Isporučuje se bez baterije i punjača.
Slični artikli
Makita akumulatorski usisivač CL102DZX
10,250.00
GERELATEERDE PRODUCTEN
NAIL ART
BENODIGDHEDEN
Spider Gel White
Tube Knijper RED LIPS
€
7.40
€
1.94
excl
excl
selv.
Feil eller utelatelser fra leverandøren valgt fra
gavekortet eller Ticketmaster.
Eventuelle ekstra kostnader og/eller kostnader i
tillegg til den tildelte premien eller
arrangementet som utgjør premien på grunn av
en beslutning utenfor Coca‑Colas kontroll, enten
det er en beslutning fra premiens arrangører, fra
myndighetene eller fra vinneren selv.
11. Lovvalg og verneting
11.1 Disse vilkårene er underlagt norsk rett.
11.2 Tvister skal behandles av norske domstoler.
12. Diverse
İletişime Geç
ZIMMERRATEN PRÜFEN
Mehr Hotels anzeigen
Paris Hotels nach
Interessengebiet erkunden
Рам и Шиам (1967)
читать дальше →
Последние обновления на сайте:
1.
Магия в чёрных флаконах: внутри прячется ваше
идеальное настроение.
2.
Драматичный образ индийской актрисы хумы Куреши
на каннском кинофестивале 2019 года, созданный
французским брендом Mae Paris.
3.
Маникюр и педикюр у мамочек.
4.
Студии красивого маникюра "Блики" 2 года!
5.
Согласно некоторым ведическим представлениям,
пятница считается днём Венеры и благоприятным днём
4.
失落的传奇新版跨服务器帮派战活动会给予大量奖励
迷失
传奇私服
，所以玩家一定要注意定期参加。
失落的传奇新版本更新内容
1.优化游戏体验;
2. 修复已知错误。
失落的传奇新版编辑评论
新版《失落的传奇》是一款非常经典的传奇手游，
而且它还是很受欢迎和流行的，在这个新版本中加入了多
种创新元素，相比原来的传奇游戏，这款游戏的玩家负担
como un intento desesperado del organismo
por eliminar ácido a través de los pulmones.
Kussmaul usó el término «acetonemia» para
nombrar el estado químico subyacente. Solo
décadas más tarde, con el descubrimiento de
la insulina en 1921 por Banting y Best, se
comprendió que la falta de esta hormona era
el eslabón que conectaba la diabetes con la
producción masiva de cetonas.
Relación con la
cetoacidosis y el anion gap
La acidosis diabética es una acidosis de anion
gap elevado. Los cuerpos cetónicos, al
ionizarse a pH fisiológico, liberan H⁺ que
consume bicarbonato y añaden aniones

═══

--- YOUR INSTRUCTIONS ---
Within the records above, work out on how many lines the string "eller" appears, and give only that number.

--- EXERCISE OUTPUT ---
5